(INSTRUCTION)
In the data below, find the line containing "Operation of undertakings", then set down that line and every later line up to and including the line containing "Assent, each employer", exactly.

(INFORMATION SHOWN)
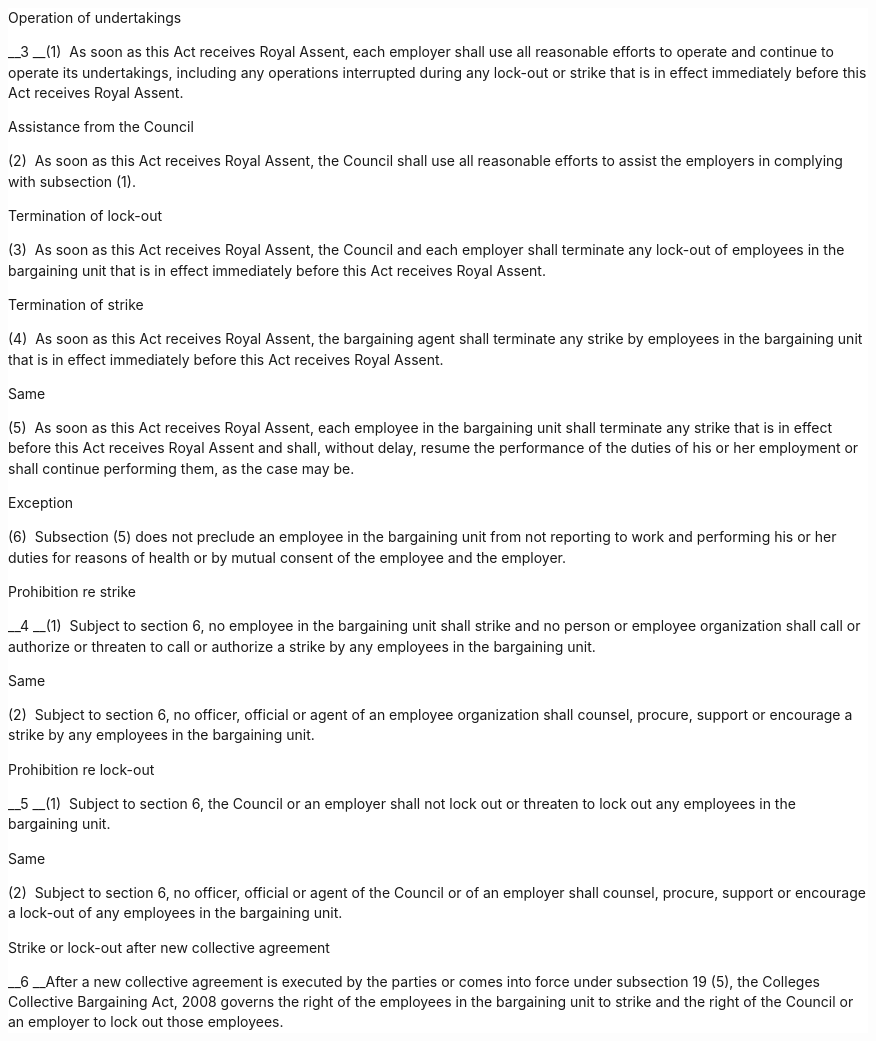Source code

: Operation of undertakings

__3 __\(1\)  As soon as this Act receives Royal Assent, each employer shall use all reasonable efforts to operate and continue to operate its undertakings, including any operations interrupted during any lock\-out or strike that is in effect immediately before this Act receives Royal Assent\.

Assistance from the Council

\(2\)  As soon as this Act receives Royal Assent, the Council shall use all reasonable efforts to assist the employers in complying with subsection \(1\)\.

Termination of lock\-out

\(3\)  As soon as this Act receives Royal Assent, the Council and each employer shall terminate any lock\-out of employees in the bargaining unit that is in effect immediately before this Act receives Royal Assent\. 

Termination of strike

\(4\)  As soon as this Act receives Royal Assent, the bargaining agent shall terminate any strike by employees in the bargaining unit that is in effect immediately before this Act receives Royal Assent\.

Same

\(5\)  As soon as this Act receives Royal Assent, each employee in the bargaining unit shall terminate any strike that is in effect before this Act receives Royal Assent and shall, without delay, resume the performance of the duties of his or her employment or shall continue performing them, as the case may be\.

Exception

\(6\)  Subsection \(5\) does not preclude an employee in the bargaining unit from not reporting to work and performing his or her duties for reasons of health or by mutual consent of the employee and the employer\.

Prohibition re strike

__4 __\(1\)  Subject to section 6, no employee in the bargaining unit shall strike and no person or employee organization shall call or authorize or threaten to call or authorize a strike by any employees in the bargaining unit\.

Same

\(2\)  Subject to section 6, no officer, official or agent of an employee organization shall counsel, procure, support or encourage a strike by any employees in the bargaining unit\.

Prohibition re lock\-out

__5 __\(1\)  Subject to section 6, the Council or an employer shall not lock out or threaten to lock out any employees in the bargaining unit\.

Same

\(2\)  Subject to section 6, no officer, official or agent of the Council or of an employer shall counsel, procure, support or encourage a lock\-out of any employees in the bargaining unit\.

Strike or lock\-out after new collective agreement

__6 __After a new collective agreement is executed by the parties or comes into force under subsection 19 \(5\), the Colleges Collective Bargaining Act, 2008 governs the right of the employees in the bargaining unit to strike and the right of the Council or an employer to lock out those employees\.

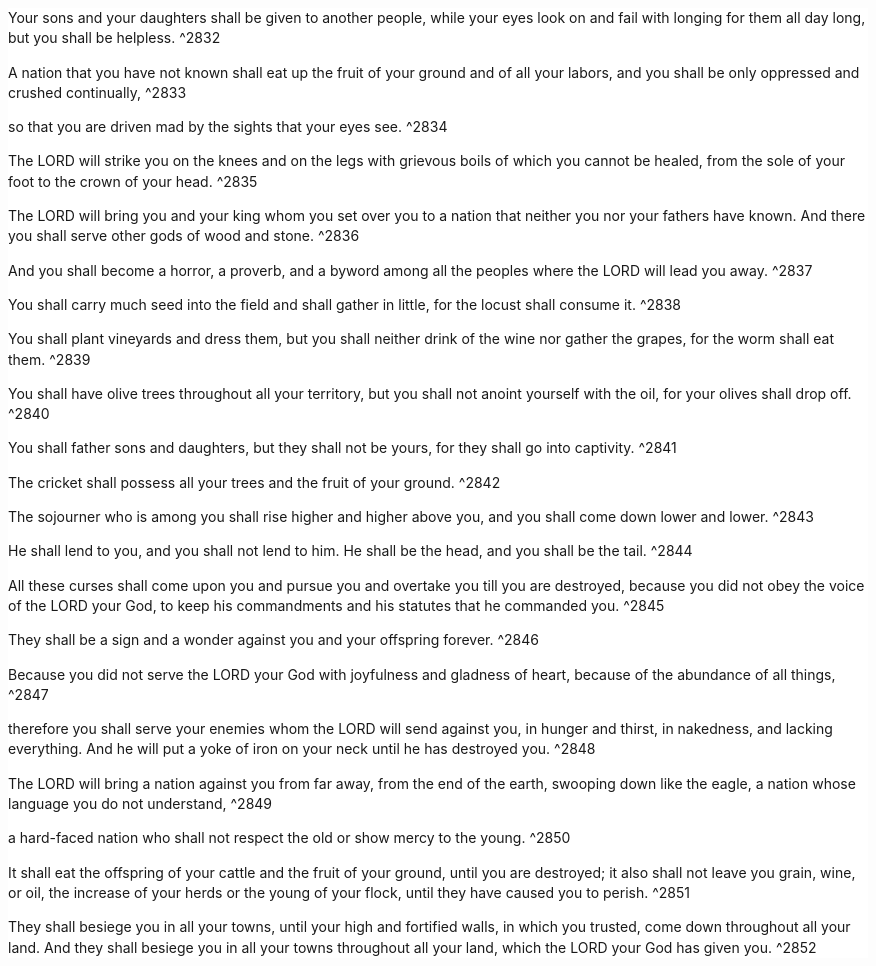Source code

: Your sons and your daughters shall be given to another people, while your eyes look on and fail with longing for them all day long, but you shall be helpless. ^2832

A nation that you have not known shall eat up the fruit of your ground and of all your labors, and you shall be only oppressed and crushed continually, ^2833

so that you are driven mad by the sights that your eyes see. ^2834

The LORD will strike you on the knees and on the legs with grievous boils of which you cannot be healed, from the sole of your foot to the crown of your head. ^2835

The LORD will bring you and your king whom you set over you to a nation that neither you nor your fathers have known. And there you shall serve other gods of wood and stone. ^2836

And you shall become a horror, a proverb, and a byword among all the peoples where the LORD will lead you away. ^2837

You shall carry much seed into the field and shall gather in little, for the locust shall consume it. ^2838

You shall plant vineyards and dress them, but you shall neither drink of the wine nor gather the grapes, for the worm shall eat them. ^2839

You shall have olive trees throughout all your territory, but you shall not anoint yourself with the oil, for your olives shall drop off. ^2840

You shall father sons and daughters, but they shall not be yours, for they shall go into captivity. ^2841

The cricket shall possess all your trees and the fruit of your ground. ^2842

The sojourner who is among you shall rise higher and higher above you, and you shall come down lower and lower. ^2843

He shall lend to you, and you shall not lend to him. He shall be the head, and you shall be the tail. ^2844

All these curses shall come upon you and pursue you and overtake you till you are destroyed, because you did not obey the voice of the LORD your God, to keep his commandments and his statutes that he commanded you. ^2845

They shall be a sign and a wonder against you and your offspring forever. ^2846

Because you did not serve the LORD your God with joyfulness and gladness of heart, because of the abundance of all things, ^2847

therefore you shall serve your enemies whom the LORD will send against you, in hunger and thirst, in nakedness, and lacking everything. And he will put a yoke of iron on your neck until he has destroyed you. ^2848

The LORD will bring a nation against you from far away, from the end of the earth, swooping down like the eagle, a nation whose language you do not understand, ^2849

a hard-faced nation who shall not respect the old or show mercy to the young. ^2850

It shall eat the offspring of your cattle and the fruit of your ground, until you are destroyed; it also shall not leave you grain, wine, or oil, the increase of your herds or the young of your flock, until they have caused you to perish. ^2851

They shall besiege you in all your towns, until your high and fortified walls, in which you trusted, come down throughout all your land. And they shall besiege you in all your towns throughout all your land, which the LORD your God has given you. ^2852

(SOLVED EXERCISE)
: Operation of undertakings

__3 __\(1\)  As soon as this Act receives Royal Assent, each employer shall use all reasonable efforts to operate and continue to operate its undertakings, including any operations interrupted during any lock\-out or strike that is in effect immediately before this Act receives Royal Assent\.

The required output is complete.